◆ PROBLEM SET:
A: According to the Yaki-Da article, who put the group together?
B: Resume the Yaki-Da article with new sentences that follow its final one.

◆ PASSAGE GIVEN:
□ □ □
- Origin: Gothenburg, Sweden
- Genres: Pop
- Years active: 1994–2000
- Past members: Marie Knutsen Linda Schönberg

= Yaki-Da =

Swedish pop group

Yaki-Da were a Swedish pop group consisting of singers Marie Knutsen and Linda Schönberg. They were put together by Ace of Base band member and producer Jonas "Joker" Berggren. Berggren produced their entire first album and wrote all but two of the songs appearing on it.

They released their first album, Pride, in 1995 and the album's lead single, "I Saw You Dancing", reached number 54 on the Billboard Hot 100 and number 11 on the Billboard Dance Charts. They were somewhat more successful in Europe, Latin America and Asia.
□ □ □
◆ DATASET EXTRACT:
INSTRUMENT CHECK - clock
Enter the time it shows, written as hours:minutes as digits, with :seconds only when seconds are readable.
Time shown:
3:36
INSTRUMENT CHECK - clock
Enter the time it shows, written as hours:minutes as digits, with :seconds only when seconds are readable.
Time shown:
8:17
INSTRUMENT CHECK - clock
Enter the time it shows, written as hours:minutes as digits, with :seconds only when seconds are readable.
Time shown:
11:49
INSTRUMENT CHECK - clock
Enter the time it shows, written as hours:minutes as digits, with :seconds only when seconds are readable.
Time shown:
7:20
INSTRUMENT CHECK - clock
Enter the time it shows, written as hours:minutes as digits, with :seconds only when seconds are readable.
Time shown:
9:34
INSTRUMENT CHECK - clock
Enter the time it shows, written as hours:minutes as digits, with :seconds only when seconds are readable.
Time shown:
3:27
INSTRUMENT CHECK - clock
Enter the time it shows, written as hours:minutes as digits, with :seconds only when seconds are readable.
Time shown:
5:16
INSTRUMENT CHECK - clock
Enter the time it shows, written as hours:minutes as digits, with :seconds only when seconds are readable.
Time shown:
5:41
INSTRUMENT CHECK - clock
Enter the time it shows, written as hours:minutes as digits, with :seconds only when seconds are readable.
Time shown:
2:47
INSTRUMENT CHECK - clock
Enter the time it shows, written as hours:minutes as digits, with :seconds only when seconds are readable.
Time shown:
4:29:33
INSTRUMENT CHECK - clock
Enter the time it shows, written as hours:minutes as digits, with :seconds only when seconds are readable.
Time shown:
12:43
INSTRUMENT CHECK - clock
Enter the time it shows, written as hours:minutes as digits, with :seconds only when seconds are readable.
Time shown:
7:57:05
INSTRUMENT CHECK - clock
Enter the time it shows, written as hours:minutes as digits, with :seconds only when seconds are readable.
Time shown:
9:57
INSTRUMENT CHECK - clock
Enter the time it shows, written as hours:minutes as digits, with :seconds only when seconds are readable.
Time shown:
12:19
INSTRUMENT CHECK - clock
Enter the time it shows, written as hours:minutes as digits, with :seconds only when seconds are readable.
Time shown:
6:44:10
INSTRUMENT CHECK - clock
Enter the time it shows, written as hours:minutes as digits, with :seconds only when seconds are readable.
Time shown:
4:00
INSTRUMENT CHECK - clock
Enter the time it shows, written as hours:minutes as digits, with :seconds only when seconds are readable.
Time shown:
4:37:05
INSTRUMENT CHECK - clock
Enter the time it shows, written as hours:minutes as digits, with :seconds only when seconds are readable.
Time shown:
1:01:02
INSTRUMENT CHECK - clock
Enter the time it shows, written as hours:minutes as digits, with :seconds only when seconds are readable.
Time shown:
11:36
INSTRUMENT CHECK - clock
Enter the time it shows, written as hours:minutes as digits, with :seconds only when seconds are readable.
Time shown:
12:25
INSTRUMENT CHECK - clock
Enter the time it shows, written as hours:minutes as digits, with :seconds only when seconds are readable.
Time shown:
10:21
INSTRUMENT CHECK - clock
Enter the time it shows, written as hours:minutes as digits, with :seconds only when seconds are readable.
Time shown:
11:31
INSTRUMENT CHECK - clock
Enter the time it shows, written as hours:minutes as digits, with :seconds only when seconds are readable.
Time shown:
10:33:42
□ □ □
◆ TASK RESPONSES:
A: Ace of Base band member and producer Jonas "Joker" Berggren put the group together.

B:
Their second album, A Small Step For Love, was released in 1998. It featured no collaborations with Jonas Berggren. The album spawned one single, entitled "I Believe". The song and album saw a very limited release in Europe and Korea. A music video, shot inside of a Korean airport (but featuring Chinese characters), was released for "I Believe".

One of the songs Jonas Berggren wrote and produced for Pride, "Show Me Love", was re-recorded by Berggren's own band, Ace of Base, for their 2002 album, Da Capo.

==Discography==

===Albums===
- 1995 Pride (SE #37, NO #2)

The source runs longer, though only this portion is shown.